L’eguaglianza muove ancora oggi lo scontro sociale e politico?

La Rivoluzione del 1789 pone in modo unilaterale dei principi perfettamente astratti. L’uguaglianza, la libertà. La fraternità verrà dopo, nel 1792. Sono principi alti e in qualche modo indefiniti. C’è una potenza nell’affermazione teorica ma anche un’intrinseca fragilità nell’applicazione pratica. Sono più di duecento anni che inseguiamo questi valori. Per me la Rivoluzione non è, come dice Francois Furet, un oggetto freddo. Viviamo ancora nell’ombra di questo evento storico fondatore che in qualche modo non si è mai davvero compiuto.

Le giornate del giugno 1789 illuminano il nostro presente?

La Rivoluzione francese fu un evento molto speciale. Totale, rapido, brutale. Ha segnato totalmente la psicologia e la cultura politica della Francia. Quando i deputati del Terzo Stato decretarono la sovranità nazionale il 17 giugno 1789, non fu il risultato di un compromesso o di un contratto con il Re e gli altri ordini del regno, fu una decisione unilaterale, una forma di colpo di Stato. Scelgono il nome di “Assemblea Nazionale”, e agiscono come se gli altri rappresentanti agli Stati Generali, la nobiltà e il clero, non esistessero. Li cancellarono con un colpo di spugna, senza chiedere l’assenso del Re. Questa decisione è un elemento essenziale per spiegare la cultura francese del conflitto. Da allora abbiamo mantenuto una difficoltà con la cultura del compromesso o del negoziato.

Che ruolo ha il concetto di “popolo” nell’avventura rivoluzionaria?

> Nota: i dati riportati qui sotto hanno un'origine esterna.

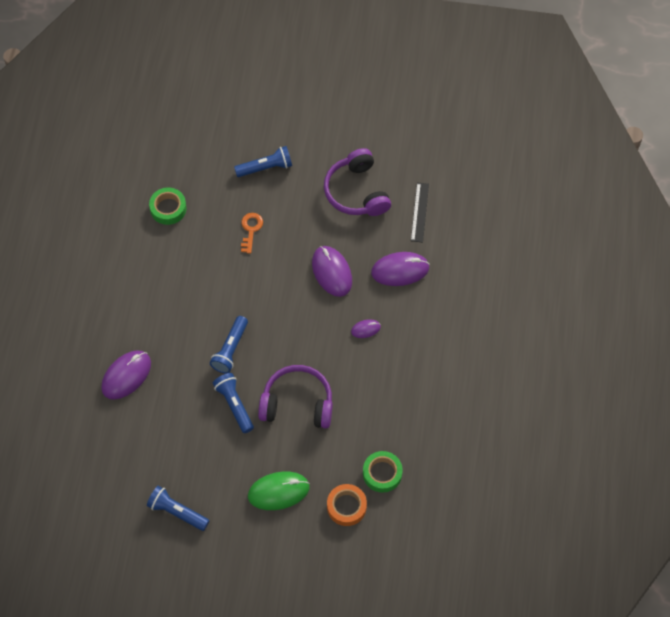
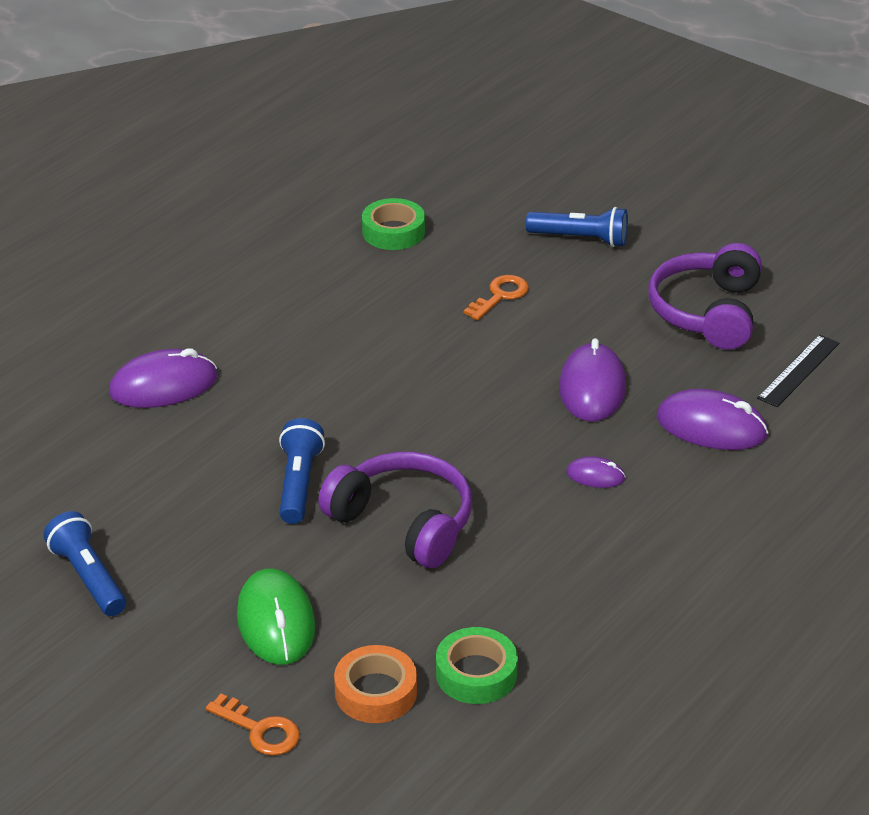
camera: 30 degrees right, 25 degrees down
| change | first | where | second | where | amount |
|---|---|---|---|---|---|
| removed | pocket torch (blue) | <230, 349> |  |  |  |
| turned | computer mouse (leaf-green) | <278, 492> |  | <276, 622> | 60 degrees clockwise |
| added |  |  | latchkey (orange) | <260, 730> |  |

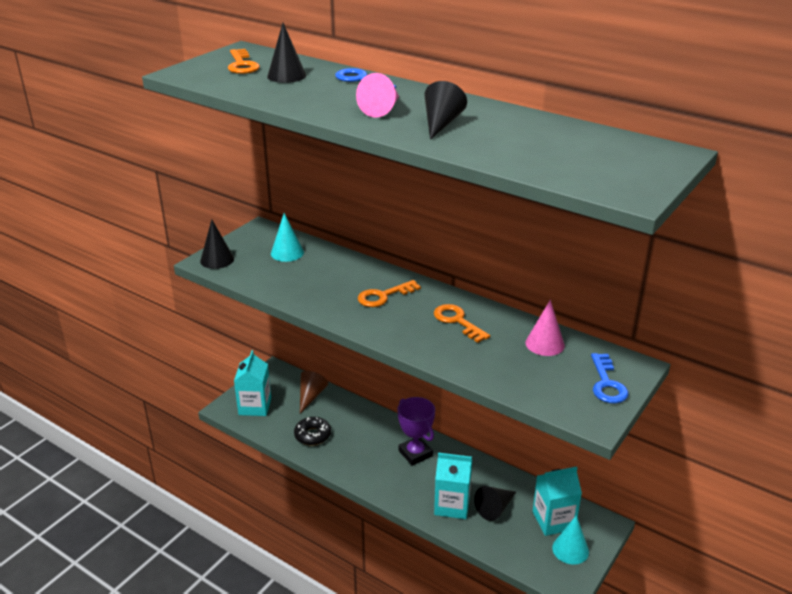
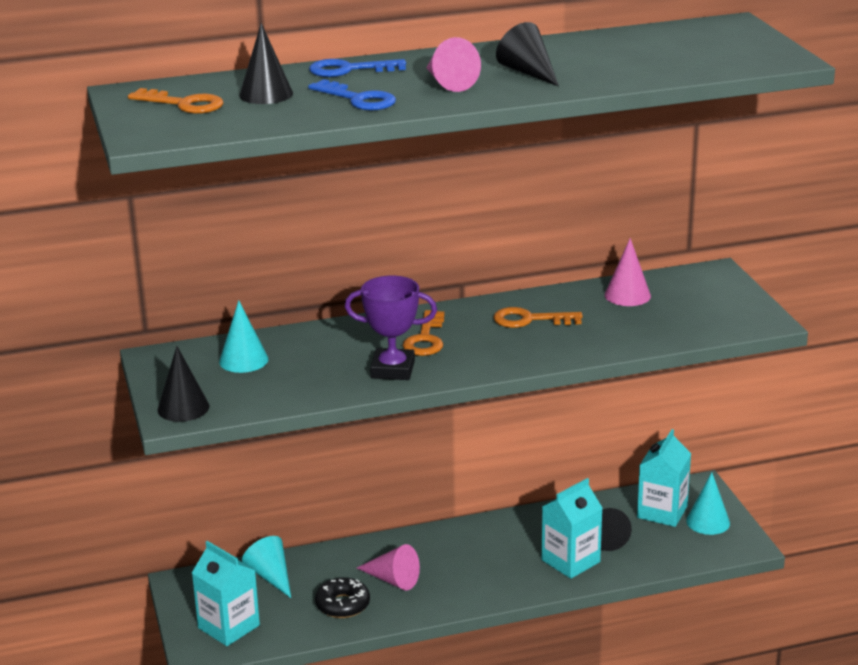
camera: 50 degrees left, 5 degrees down
| change | first | where | second | where | amount |
|---|---|---|---|---|---|
| moved | latchkey (blue) | <607, 384> |  | <358, 99> |  |
| recoloured | cone (dark brown) | <311, 396> | cone (teal) | <271, 576> |  |
| moved | prize cup (royal purple) | <415, 453> |  | <392, 370> |  |
| added |  |  | cone (rose-pink) | <392, 580> |  |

I deputati del Terzo Stato dicono di essere della Nazione, ma non rivendicano l’appartenenza al popolo. Tutta la rivoluzione è un rapporto di amore-odio tra queste élite borghesi del Terzo Stato e quello che viene chiamato “il popolo”, senza sapere esattamente cosa sia perché gli attivisti rivoluzionari sono solo una piccola minoranza della popolazione. Pretendono di essere il popolo, ma allo stesso tempo ne sono sospettosi perché l’espressione diretta della sovranità popolare è la piazza. I deputati del Terzo Stato non si aspettavano la presa della Bastiglia. La rivendicheranno a posteriori come una loro vittoria, ma fino a poco prima ne avevano paura.

E’ una tensione che si ritrova in molte altre democrazie.

Qualche settimana fa molti hanno guardato con stupore le immagini dell’assalto di Capitol Hill a Washington. Vorrei ricordare che noi francesi siamo i campioni mondiali dell’invasione delle assemblee parlamentari. L’abbiamo fatto durante la Rivoluzione, l’abbiamo fatto nel 18 brumaio quando Bonaparte prese il potere, l’abbiamo fatto nel 1830, nel 1848, nel 1870, e nel 1934 ci fu una marcia su Palais Bourbon con non pochi morti. La storia francese racconta uno scontro permanente tra la rappresentanza parlamentare e una forma di democrazia diretta. Il movimento dei gilet gialli ha messo in cima alle sue rivendicazioni un referendum di iniziativa popolare e hanno organizzato una conferenza stampa davanti al Jeu de Paume, a Versailles, dove il 20 giugno 1789 i deputati avevano giurato di non separarsi senza aver scritto una Costituzione. Trovo affascinante questo senso di continuità storica.

Quando una rivolta si trasforma in rivoluzione?

Penso che ai vecchi risentimenti popolari, alla paura o al malcontento, si debba aggiungere qualcosa di utopico. E’ necessario avere “il futuro sulla canna della pistola”, come diceva Victor Hugo ne “I Miserabili”. E’ quello che è successo nel 1789, e che è mancato due anni fa. I gilet gialli non sognavano una felicità futura, non avevano un’utopia. Sono persone in rivolta contro una forma di anonimato che li sta inghiottendo in nome della globalizzazione e della democrazia tecnocratica. E’ stato un tentativo di resistere in un vecchio sistema che sta scomparendo. I gilet gialli erano sulla difensiva, non sull’offensiva. Questa è la grande differenza.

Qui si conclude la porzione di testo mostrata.